- Publisher: City Light News
- Editor: Peter McManus
For Paul Brandt the greatest compliment anyone can give is not that he’s the most awarded male country artist in Canadian history, but that he “loved Jesus and did his best to serve Him.” Brandt’s latest release “Just As I Am” is a gospel album for which he received three GMA Covenant Awards in 2013.
You were raised in a Christian home. When did your faith become your own?
My faith became the most real to me when I got a record deal and moved away from home for the first time. I was in Nashville doing 190 shows within a year of signing that deal. People were interested in what I thought and what I believed, and when they asked me those questions there were usually five or six cameras in my face. I thought I’d better make a decision. Am I going to take this relationship seriously?
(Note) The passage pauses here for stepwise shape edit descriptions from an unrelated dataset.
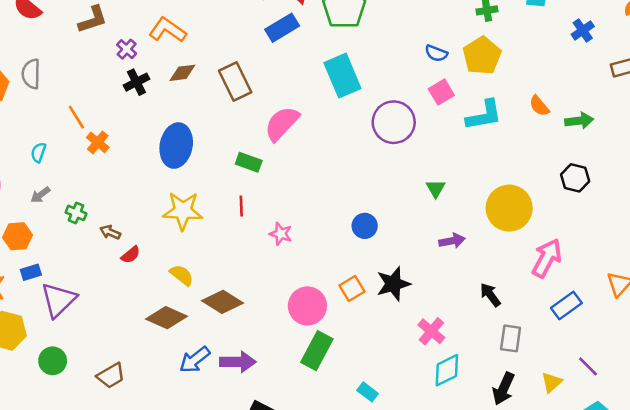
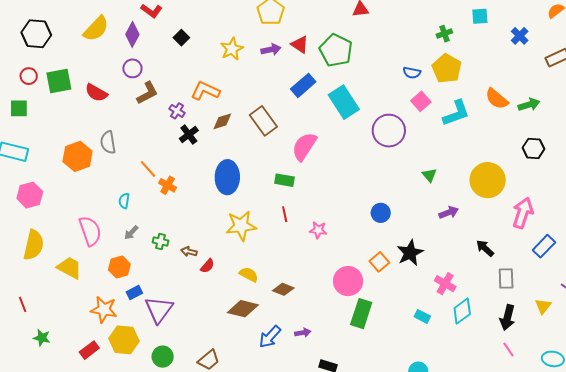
blue rectangle: (282, 28) -> (303, 85), moved
orange semicircle: (539, 106) -> (497, 99), size x1.4
brown diamond: (223, 302) -> (283, 289), size x0.7
purple arrow: (238, 362) -> (303, 333), size x0.6
cyan rectangle: (368, 392) -> (422, 316), moved

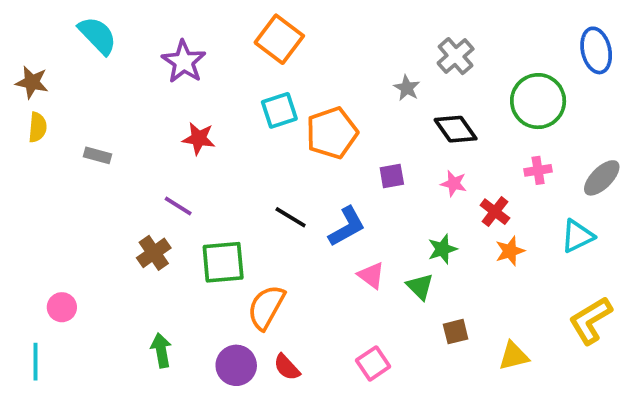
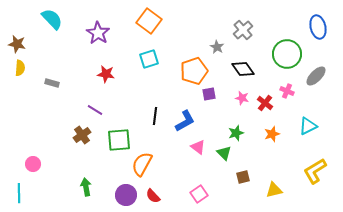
orange pentagon: (332, 133) -> (194, 71), moved
pink cross: (538, 170) -> (287, 91), turned 32
gray ellipse: (602, 178) -> (316, 76), moved
red cross: (495, 212) -> (265, 103), moved
black line: (291, 217) -> (155, 116), turned 66

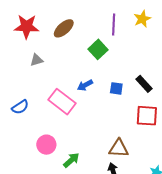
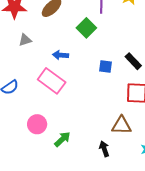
blue arrow: (85, 85) -> (60, 55), moved, turned 35
brown triangle: (119, 148) -> (121, 125), moved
That’s when my faith became more real to me.
Do you find country music is a bit more accepting of expressions of faith than other genres?
The Ryman Auditorium [in Nashville] used to be a church, it’s the mother church of country music – it started there.
The songs behind country music, the messages of the gospel, moral ideas of right and wrong are formative to country music, so I think there is some acceptance. I’m noticing today that fewer people are leaning on those roots. I don’t think every song has to be a Christian song, or a song has to talk about Jesus necessarily, but when you remove morality in general from country music there’s no tension in it.
I think there’s some acceptance because the roots are in gospel music and Christianity, but it depends on the day whether it’ll be fully accepted or not.
What’s the one lesson you want to make sure you teach your kids?
This idea that God is first in everything that you do is one I really want to pass on to my kids. My parents said we don’t care what you choose to do with your career as long as you’re honouring God with it. That opened so many possibilities for me growing up, and I really want that legacy for my kids.
Did your faith play a role in your decision to move back to Canada and start your own independent record label?
The decision to come back to Canada was influenced by a lot of different factors. We were in Nashville for nine years. I wasn’t seeing eye-to-eye on creative issues with my label. They said it doesn’t matter if you agree with the morality of this song, you’re an actor go sell it. That’s what we paid for.
They’d literally ask me in board meetings what’s more important, your wife or your career? What’s more important your faith or your career? And for me it wasn’t career… I said I’ll honour the contract and make another 6 or 7 albums, but I think it’ll be better if you just let me go.
We started our own label because we felt God had really given us Canada. We hold on loosely to that dream.
Your success defies current wisdom. Canadian artists usually have to go to the bigger American market to make a living, but the opposite has been true for you.
It’s been a really amazing story and is an important part of my spiritual journey. We put out Small Towns and Big Dreams [on our own label]. It was a live acoustic record of unrecorded music. Radio never plays that – it just never happens, and they did.
I got asked to host the 2002 Canadian Country Music Awards, that year it was broadcast to 17 million in the US, Canada and Australia, especially as an unsigned artist they just never do that and they did.
I had come off of selling 1million records and had only sold 1000 records [on my own label]. I played “Small Towns and Big Dreams” and came off stage thinking I’m toast. There’s no way I can make a living doing this. Then they announced I had won Album of the Year. I went up to receive the award and God said, “Paul, you just need to get out of the way.”
There’s so many things that shouldn’t happen, but they continue to go that way in my career. I’d be silly to try and take credit.
You travel a lot with charities and humanitarian work. Is there one part of the world that’s grabbed your heart more than any other?
It’s really hard to pick, but I’ll never forget my first Malawi trip. It was the peak of the AIDS epidemic. It was horrible. Kids 5 to8 years old taking care of babies because their parents were gone. Those kids had AIDS.
We met this lady and she was the first woman who looked us in the eye, she had dignity. She explained through a translator that she was a kitchen technician. She was teaching the women how to cook and clean and take care of themselves. Boiling water to make it safe to drink was the most exciting thing she could imagine. She’d been empowered. I remember catching Liz’s eye and we just started crying.
What’s next for Paul Brandt?
I think must drive my wife batty because business people want to plan three years in advance and I find it hard to keep my desk clean. For me it’s about following what God’s put in my heart. I’m not sure where it’ll take us but it’ll be a lot of fun.
For gospel music fans, this new project was a dream come true for me. Gordon Mote (of the Gaither Homecoming fame) produced it. Putting this project together was a lot of fun and they’ll probably hear their favourites.
This interview also appeared in The Christian Herald.